*PROBLEM REQUIREMENTS*. Please swap "zero-indexed" for "0-indexed" in the entries below, leaving every other word unchanged. Write out all the entries again without the pictures.
=====
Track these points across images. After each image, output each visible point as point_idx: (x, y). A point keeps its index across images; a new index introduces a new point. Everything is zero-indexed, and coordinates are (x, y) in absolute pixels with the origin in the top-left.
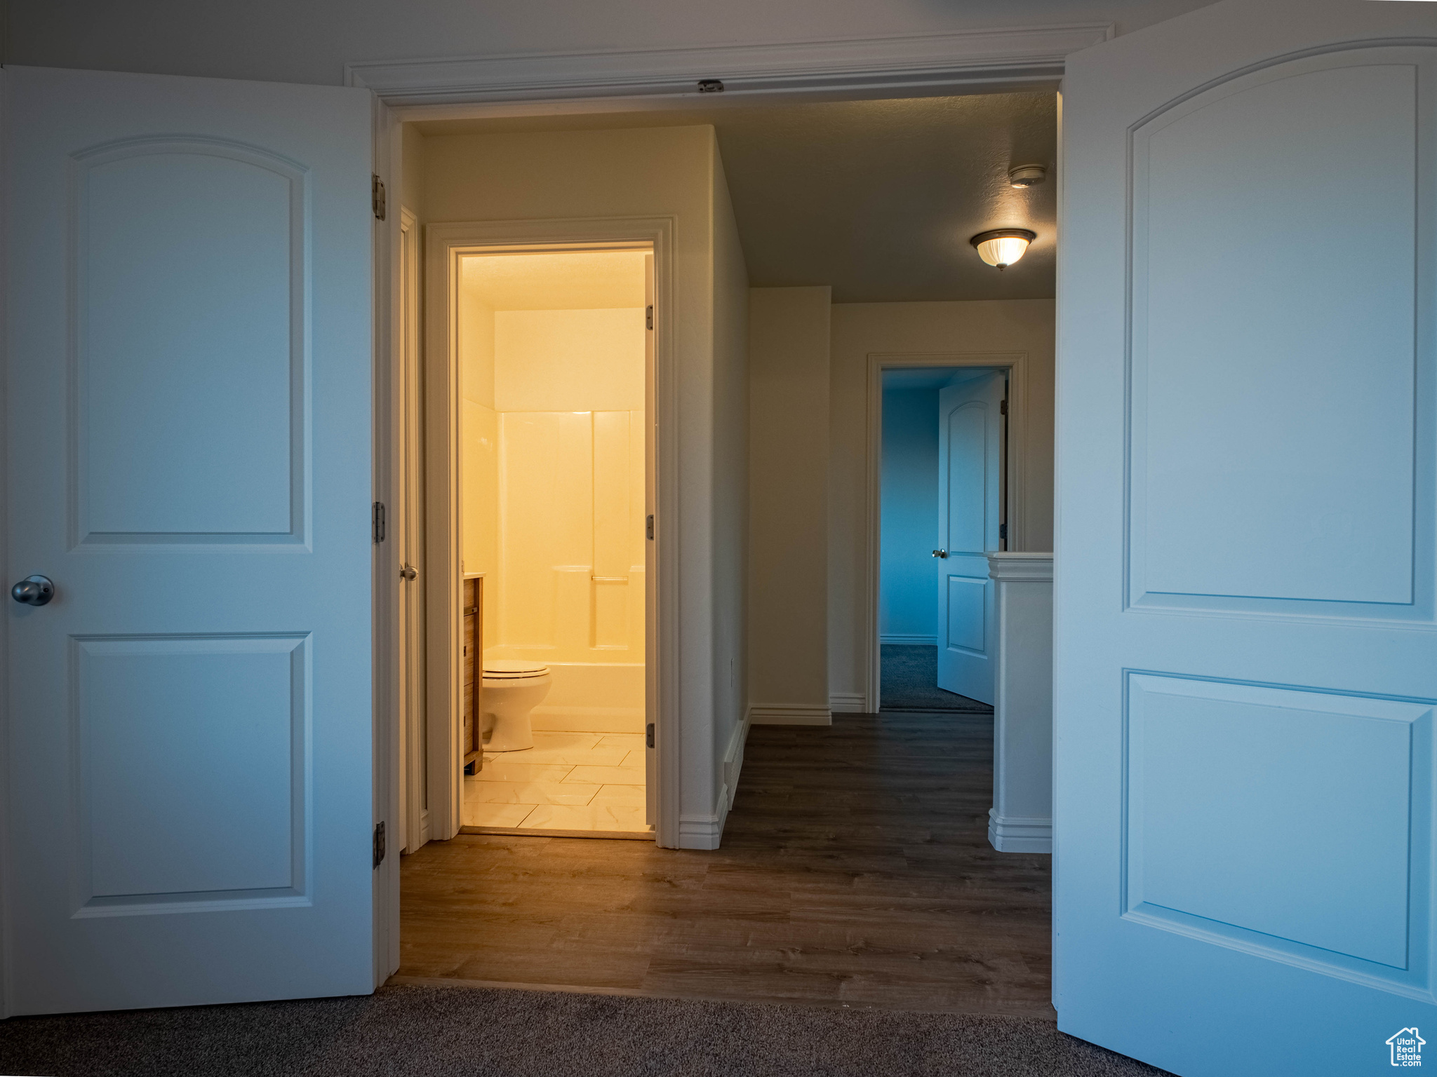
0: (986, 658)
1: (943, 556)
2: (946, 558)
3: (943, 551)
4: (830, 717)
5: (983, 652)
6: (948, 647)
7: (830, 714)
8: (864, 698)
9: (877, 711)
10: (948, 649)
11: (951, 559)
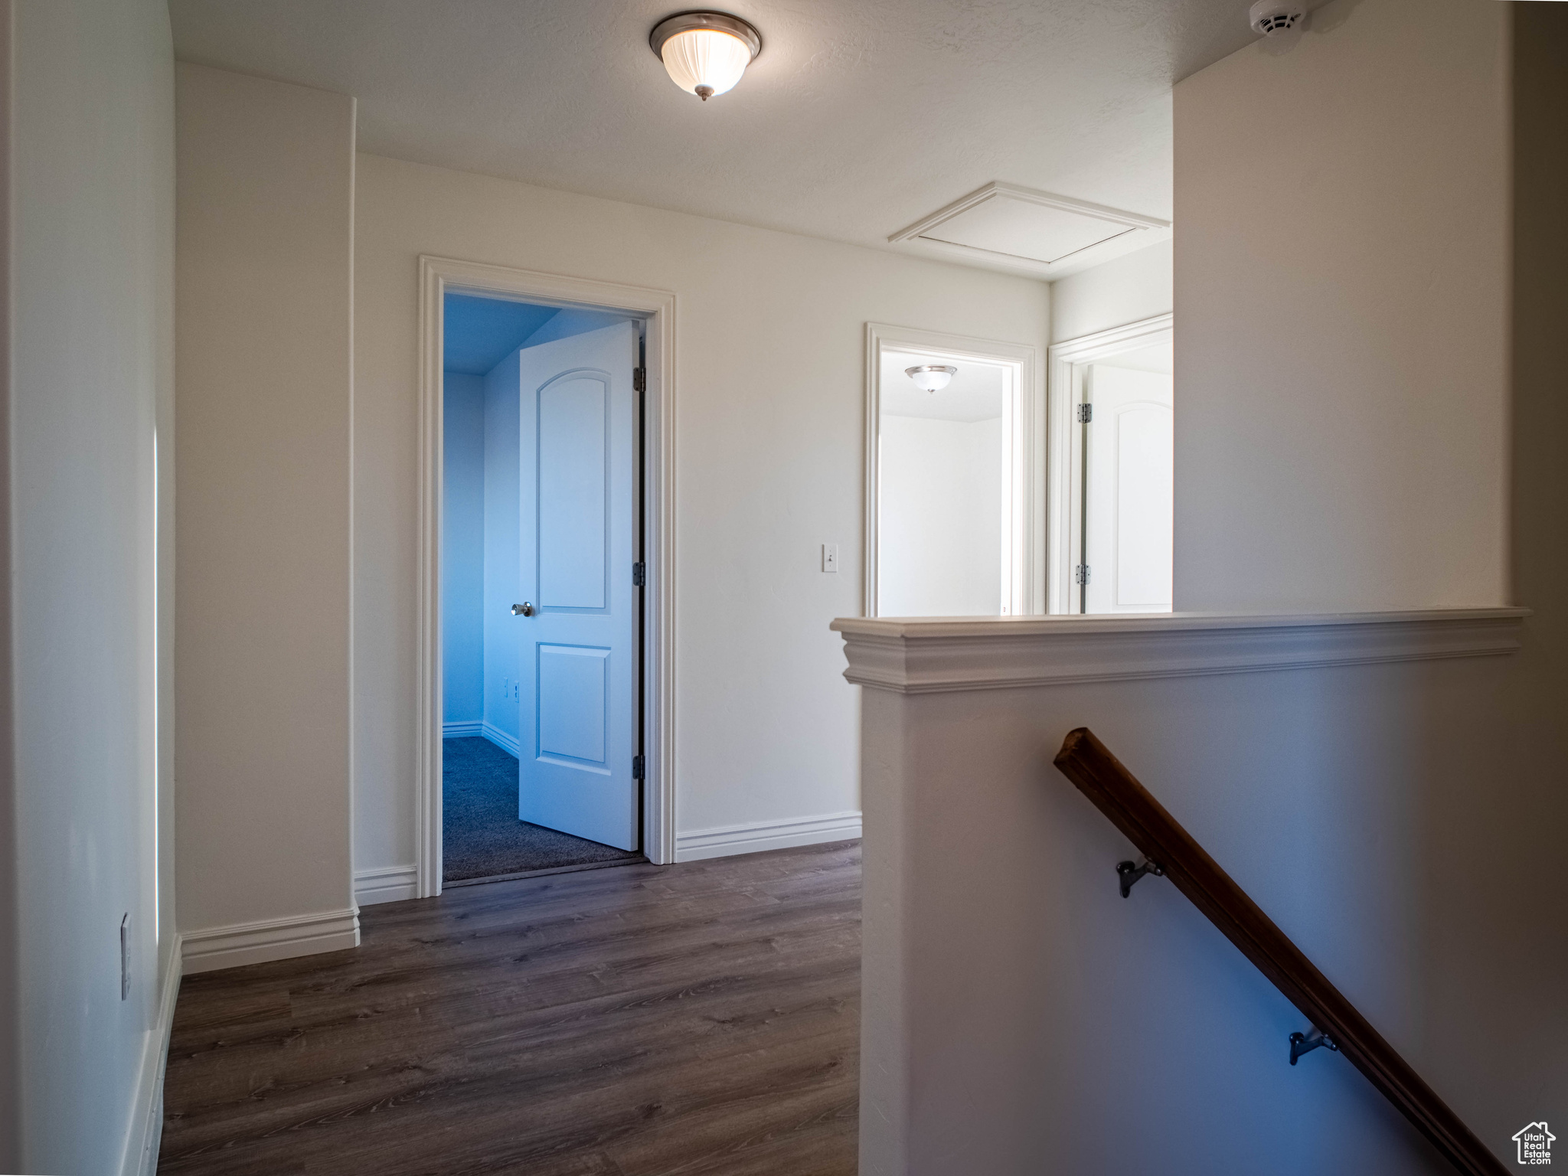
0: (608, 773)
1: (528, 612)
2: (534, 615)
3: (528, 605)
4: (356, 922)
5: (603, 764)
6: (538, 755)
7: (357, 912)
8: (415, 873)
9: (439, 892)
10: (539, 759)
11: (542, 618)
=====
*RESPONSE AREA*.
Track these points across images. After each image, output each visible point as point_idx: (x, y). A point keeps its index across images; a new index introduces a new point. Everything is 0-indexed, and coordinates are (x, y) in absolute pixels with the origin in the top-left.
0: (986, 658)
1: (943, 556)
2: (946, 558)
3: (943, 551)
4: (830, 717)
5: (983, 652)
6: (948, 647)
7: (830, 714)
8: (864, 698)
9: (877, 711)
10: (948, 649)
11: (951, 559)
0: (608, 773)
1: (528, 612)
2: (534, 615)
3: (528, 605)
4: (356, 922)
5: (603, 764)
6: (538, 755)
7: (357, 912)
8: (415, 873)
9: (439, 892)
10: (539, 759)
11: (542, 618)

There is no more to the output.